I’m now employed as a project manager working for a company in Guildford (that is shortly to move to Woking), but spending most of next week at the head office in Leeds - where I will take the opportunity to meet up with Daryl.

It all happened quite quickly. In response to a Jobserve entry, a recruitment agent contacted me on the Monday. I had a phone interview with the company on the Tuesday, followed by a face-to-face on the Wednesday. By 5pm I had been told I’d got the job. Even the CEO emailed me to say it was the quickest hiring they’d ever done! I suppose that should make me feel special.

Anyway, they specialise in agile PM which will be a ‘challenge’. Also, I may well end up working on site across the South East.

 

Organisational Semiotics

| Tuesday 5th February 2008 8:04CST | → 0 Comments |

Well, that’s been a fun few weeks - though I didn’t always do nothing. One plan was to spend some quality time with Terry but the weather somewhat put paid to that. However, during occasionally bursts of sunlight, we visited Oxford and the Dorset coast (more specifically, the towns of Swanage, Studland and West Lulworth). Contrary to previous practice, I no longer put up photos on my site as Terry has a dedicated photo website that includes a soupçon of the pictures we take.

Now I have to start looking for a new job. I’ve signed up on LinkedIn, including one of my less scary photos. Anyone need a project manager?

BTW The webcam should be back proper now. Watch it and weep.

 

continuity and change

| Tuesday 15th January 2008 11:32CST | → 1 Comments |

The continuity is that it was raining yesterday, it rains today and will do so tomorrow.

The change is that due to ‘restructuring’, I have been downsized/rightsized/supersized as of Friday when my company decided it needed significantly fewer project managers.
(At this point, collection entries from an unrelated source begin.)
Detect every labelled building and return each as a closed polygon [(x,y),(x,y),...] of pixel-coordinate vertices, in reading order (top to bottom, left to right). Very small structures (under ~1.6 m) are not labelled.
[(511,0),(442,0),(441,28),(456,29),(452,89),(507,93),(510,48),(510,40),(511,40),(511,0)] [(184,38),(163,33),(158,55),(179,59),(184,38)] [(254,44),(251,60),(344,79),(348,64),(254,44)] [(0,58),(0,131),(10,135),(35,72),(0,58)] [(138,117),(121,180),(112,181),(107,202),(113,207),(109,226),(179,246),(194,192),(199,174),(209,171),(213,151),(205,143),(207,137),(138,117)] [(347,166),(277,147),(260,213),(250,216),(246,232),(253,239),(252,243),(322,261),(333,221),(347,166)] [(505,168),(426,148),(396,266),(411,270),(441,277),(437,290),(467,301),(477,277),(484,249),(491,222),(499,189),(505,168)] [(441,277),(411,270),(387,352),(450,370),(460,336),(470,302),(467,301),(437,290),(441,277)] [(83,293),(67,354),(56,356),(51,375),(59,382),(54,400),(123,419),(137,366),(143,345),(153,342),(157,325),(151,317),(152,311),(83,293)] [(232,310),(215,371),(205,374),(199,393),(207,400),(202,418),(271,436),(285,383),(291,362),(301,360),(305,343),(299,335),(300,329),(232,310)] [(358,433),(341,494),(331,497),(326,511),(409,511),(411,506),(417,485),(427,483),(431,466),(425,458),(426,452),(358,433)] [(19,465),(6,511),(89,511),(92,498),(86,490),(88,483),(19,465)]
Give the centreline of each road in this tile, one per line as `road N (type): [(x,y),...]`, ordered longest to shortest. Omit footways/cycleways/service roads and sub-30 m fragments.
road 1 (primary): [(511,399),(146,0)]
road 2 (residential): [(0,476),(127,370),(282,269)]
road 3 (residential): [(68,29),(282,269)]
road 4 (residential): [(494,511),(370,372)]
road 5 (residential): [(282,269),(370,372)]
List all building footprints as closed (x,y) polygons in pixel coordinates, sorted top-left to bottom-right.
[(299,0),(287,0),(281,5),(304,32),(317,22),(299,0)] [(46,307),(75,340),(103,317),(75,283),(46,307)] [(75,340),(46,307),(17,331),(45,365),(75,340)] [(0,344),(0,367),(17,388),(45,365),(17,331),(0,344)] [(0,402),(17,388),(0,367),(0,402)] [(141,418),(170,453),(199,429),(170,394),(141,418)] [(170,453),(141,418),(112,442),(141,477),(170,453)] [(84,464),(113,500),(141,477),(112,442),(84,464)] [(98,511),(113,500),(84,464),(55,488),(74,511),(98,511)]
I’m taking the rest of January off to spend some quality time with Terry in some quality locations before starting to look again - as a project manager, that is - something so many find hard to understand but is plainly logical to me as:

  1. I love doing project management (and I mean that without any sense of irony or the need to add the words “kill me now”)
  2. I’m too far behind the curve when it comes to development zeitgeist (EJBs to me are like YouTube to a fifty year old)

In the meantime, I’m going to do absolutely nothing - followed by lots more nothing.